◆ **What this task involves**
Retype each entry below exactly. Do not carry any image over.

◆ **Data extracts**
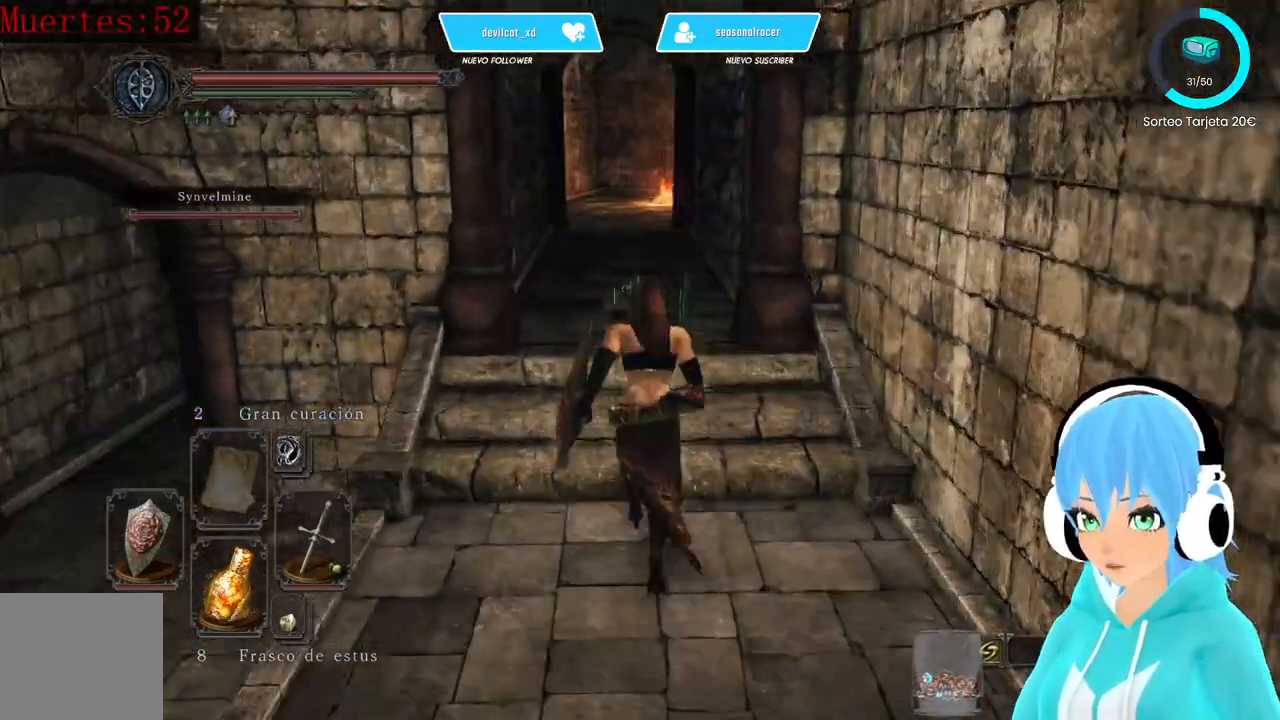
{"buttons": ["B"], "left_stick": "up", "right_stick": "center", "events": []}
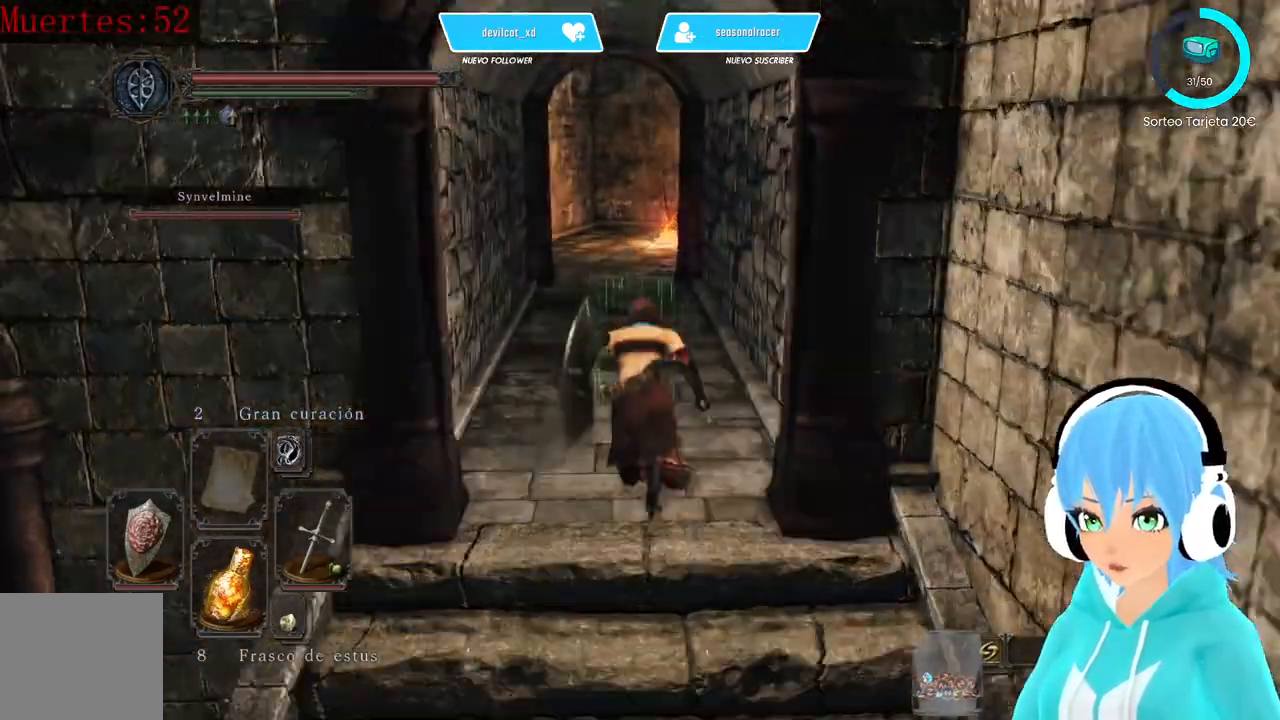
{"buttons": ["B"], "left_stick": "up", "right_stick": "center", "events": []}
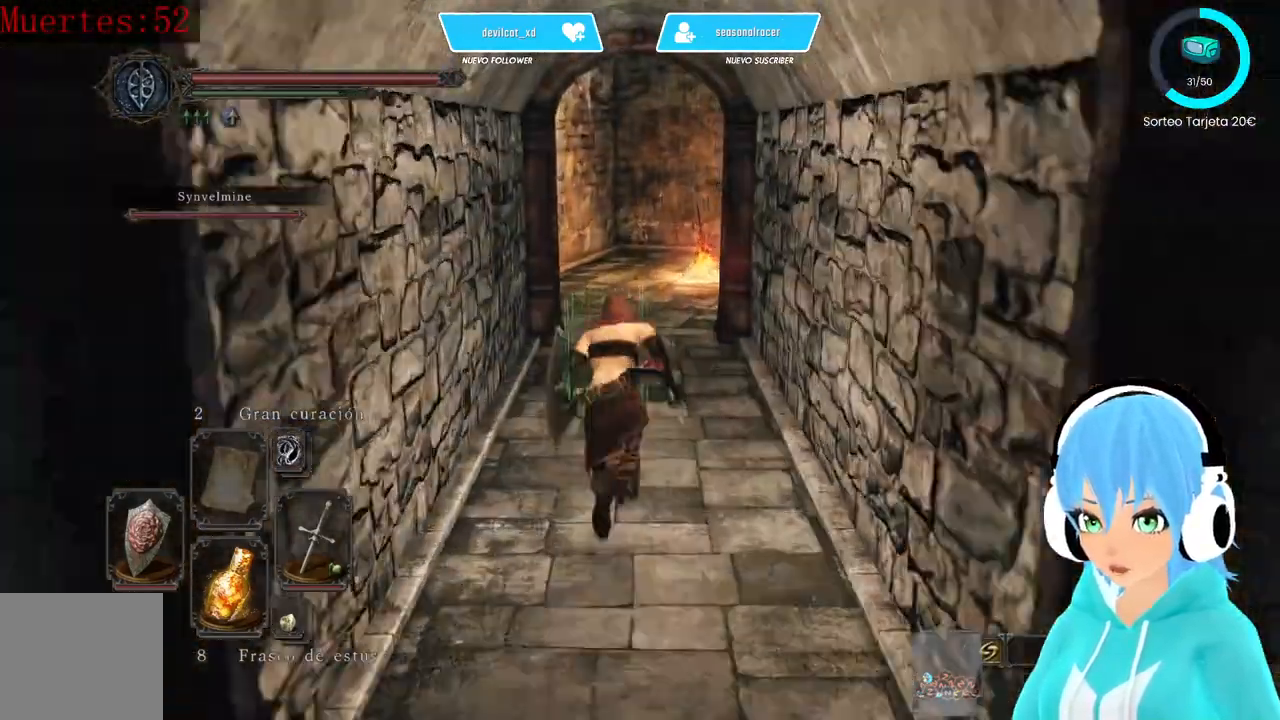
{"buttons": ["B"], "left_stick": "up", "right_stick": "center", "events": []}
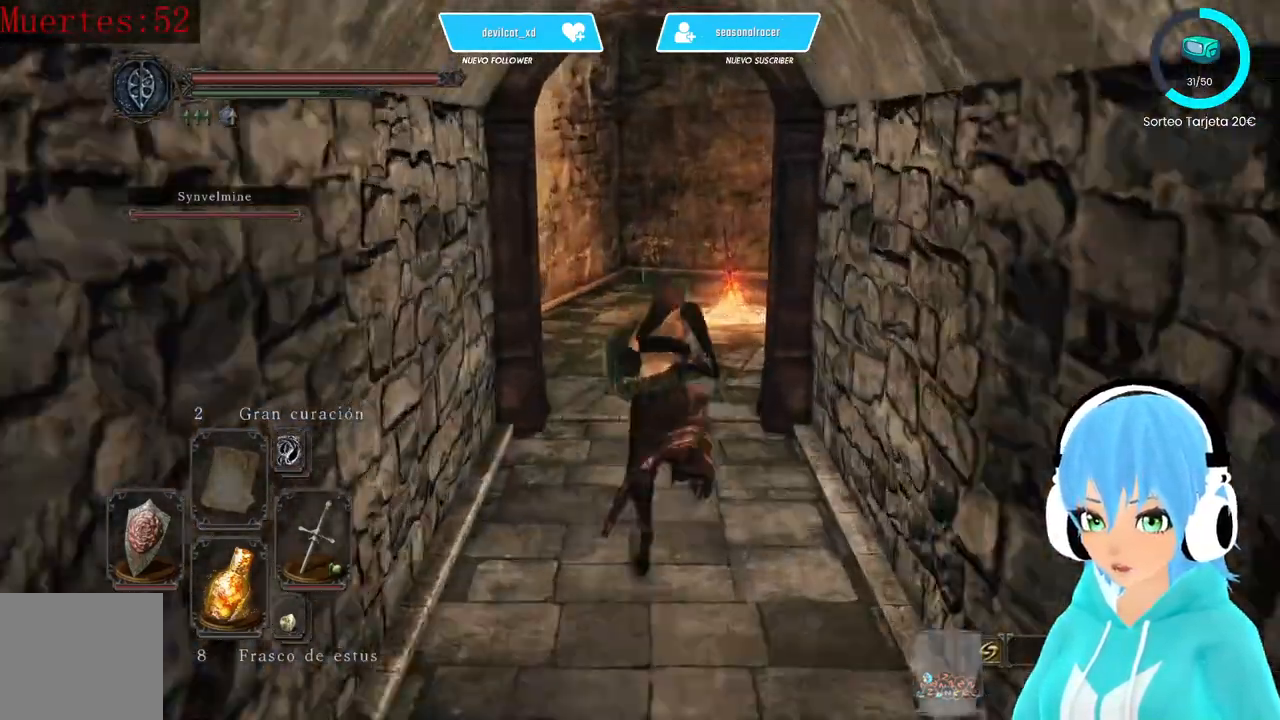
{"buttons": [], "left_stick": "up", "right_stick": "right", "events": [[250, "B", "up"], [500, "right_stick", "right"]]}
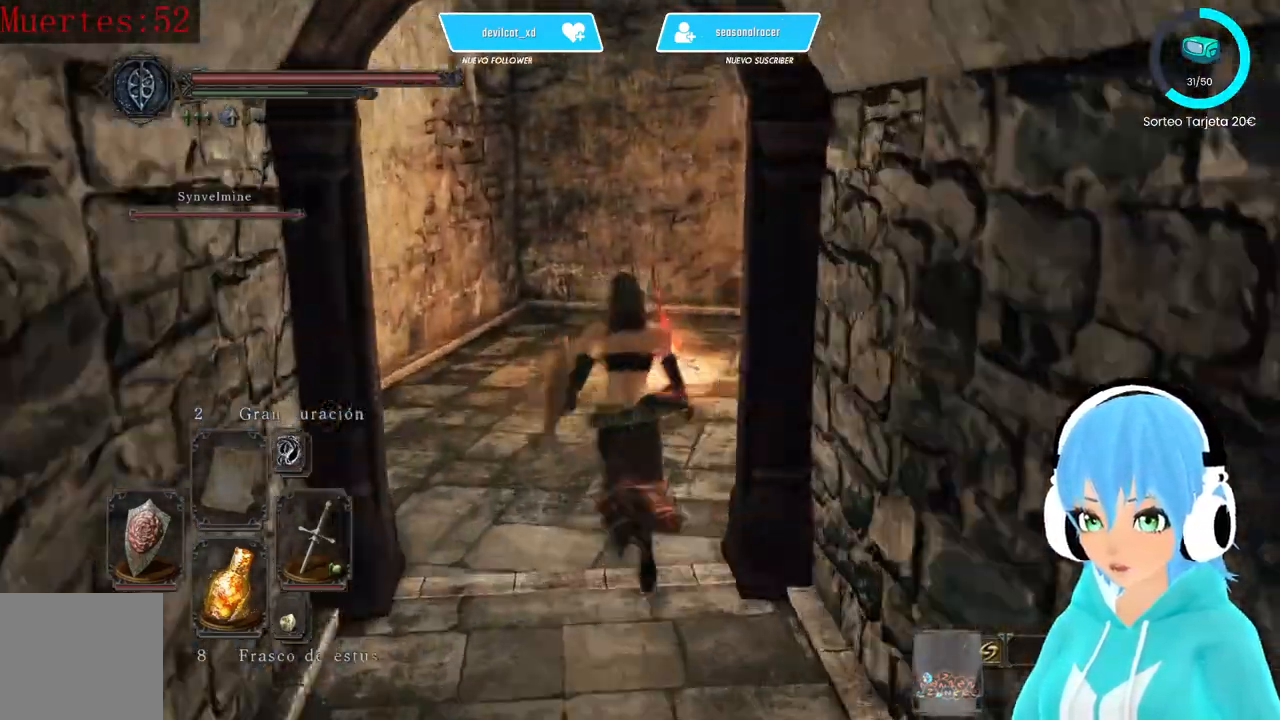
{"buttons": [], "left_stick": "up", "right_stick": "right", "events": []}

◆ **Exercise answer**
{"buttons": ["B"], "left_stick": "up", "right_stick": "center", "events": []}
{"buttons": ["B"], "left_stick": "up", "right_stick": "center", "events": []}
{"buttons": ["B"], "left_stick": "up", "right_stick": "center", "events": []}
{"buttons": [], "left_stick": "up", "right_stick": "right", "events": [[250, "B", "up"], [500, "right_stick", "right"]]}
{"buttons": [], "left_stick": "up", "right_stick": "right", "events": []}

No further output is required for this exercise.